I guess you are processing two fastQ files from several samples. So the strategy would be to process each sample in a separate thread. The partial update of the object in the manager thread is really an artifact. There is no way to correctly retrieve the results of the partial update from the workers.

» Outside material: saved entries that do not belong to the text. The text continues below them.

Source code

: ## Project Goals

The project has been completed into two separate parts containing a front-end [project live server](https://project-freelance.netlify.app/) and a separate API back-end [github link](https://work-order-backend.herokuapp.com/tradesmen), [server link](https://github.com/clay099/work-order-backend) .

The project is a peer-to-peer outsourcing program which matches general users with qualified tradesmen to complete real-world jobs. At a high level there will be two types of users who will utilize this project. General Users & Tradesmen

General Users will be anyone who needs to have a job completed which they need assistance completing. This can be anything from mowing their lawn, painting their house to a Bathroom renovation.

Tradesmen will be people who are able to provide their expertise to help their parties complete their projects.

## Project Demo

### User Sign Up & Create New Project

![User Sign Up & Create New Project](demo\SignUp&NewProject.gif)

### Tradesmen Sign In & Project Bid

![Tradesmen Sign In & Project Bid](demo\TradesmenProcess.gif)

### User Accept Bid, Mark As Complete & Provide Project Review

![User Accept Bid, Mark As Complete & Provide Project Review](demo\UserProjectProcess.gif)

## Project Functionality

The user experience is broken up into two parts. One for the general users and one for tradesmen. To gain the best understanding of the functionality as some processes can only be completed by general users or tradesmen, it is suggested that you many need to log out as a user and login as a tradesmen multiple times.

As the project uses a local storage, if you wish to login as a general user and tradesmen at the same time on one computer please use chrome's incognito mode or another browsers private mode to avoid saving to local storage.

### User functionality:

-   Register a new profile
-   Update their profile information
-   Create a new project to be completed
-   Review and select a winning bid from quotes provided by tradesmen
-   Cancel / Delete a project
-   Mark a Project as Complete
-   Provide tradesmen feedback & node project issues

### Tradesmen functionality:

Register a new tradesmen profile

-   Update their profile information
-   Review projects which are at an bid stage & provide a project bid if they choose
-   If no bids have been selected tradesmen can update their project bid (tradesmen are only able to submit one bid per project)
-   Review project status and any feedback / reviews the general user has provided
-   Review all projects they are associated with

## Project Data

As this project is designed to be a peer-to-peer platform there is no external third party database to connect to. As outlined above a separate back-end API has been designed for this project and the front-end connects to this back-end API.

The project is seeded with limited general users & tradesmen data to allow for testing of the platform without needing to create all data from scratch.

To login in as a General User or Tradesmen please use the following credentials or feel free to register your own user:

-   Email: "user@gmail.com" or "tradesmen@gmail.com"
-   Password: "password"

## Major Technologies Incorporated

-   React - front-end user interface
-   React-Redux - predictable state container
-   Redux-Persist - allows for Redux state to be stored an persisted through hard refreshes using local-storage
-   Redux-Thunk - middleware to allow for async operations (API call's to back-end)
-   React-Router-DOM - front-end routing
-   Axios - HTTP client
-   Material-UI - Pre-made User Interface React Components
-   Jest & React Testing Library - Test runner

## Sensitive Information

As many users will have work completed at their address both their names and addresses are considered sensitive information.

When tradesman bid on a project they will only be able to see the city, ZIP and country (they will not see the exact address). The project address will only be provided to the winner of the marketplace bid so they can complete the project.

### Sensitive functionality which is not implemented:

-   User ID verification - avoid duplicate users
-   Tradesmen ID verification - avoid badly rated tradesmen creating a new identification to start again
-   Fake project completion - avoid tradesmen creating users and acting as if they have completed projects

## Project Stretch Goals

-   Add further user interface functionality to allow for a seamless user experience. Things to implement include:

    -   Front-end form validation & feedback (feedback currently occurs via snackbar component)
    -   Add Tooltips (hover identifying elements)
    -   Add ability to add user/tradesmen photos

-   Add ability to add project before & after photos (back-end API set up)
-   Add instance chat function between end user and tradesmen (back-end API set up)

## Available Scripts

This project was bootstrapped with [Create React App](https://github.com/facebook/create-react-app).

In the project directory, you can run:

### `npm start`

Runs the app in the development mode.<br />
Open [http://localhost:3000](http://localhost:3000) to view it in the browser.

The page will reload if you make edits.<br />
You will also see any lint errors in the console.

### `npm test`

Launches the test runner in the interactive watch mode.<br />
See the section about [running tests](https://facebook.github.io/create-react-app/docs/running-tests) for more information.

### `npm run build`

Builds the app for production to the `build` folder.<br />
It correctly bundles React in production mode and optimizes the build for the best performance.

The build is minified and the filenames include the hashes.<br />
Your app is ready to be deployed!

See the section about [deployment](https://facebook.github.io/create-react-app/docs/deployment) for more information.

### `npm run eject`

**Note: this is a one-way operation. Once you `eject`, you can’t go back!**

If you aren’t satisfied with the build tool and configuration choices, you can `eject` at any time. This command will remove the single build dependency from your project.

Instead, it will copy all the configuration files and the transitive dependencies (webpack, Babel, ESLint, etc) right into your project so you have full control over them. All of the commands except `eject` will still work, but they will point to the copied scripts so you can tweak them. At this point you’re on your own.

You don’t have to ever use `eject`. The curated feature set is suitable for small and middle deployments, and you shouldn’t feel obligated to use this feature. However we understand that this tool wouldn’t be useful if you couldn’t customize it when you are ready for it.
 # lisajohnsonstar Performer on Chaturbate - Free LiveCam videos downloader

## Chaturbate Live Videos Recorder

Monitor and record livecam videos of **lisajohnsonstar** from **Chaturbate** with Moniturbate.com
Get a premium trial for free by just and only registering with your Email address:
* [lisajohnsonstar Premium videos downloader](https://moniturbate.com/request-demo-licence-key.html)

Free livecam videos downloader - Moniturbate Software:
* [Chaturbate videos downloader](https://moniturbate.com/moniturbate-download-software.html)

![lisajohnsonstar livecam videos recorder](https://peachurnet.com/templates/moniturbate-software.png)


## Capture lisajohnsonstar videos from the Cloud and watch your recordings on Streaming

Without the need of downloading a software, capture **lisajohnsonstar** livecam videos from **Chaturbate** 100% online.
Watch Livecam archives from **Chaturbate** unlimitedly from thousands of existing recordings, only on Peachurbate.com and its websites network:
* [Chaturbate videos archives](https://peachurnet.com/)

I was thinking specifically about forward and reverse reads of read pairs that need to be processed together. Since they happen to come in two corresponding fastq files, I was wondering whether reading from the two files could be sped up by doing it in parallel. It would be worth it because of the implied decompression step, I think. But alas, it looks like this is a no go. Many thanks anyway for the explanation.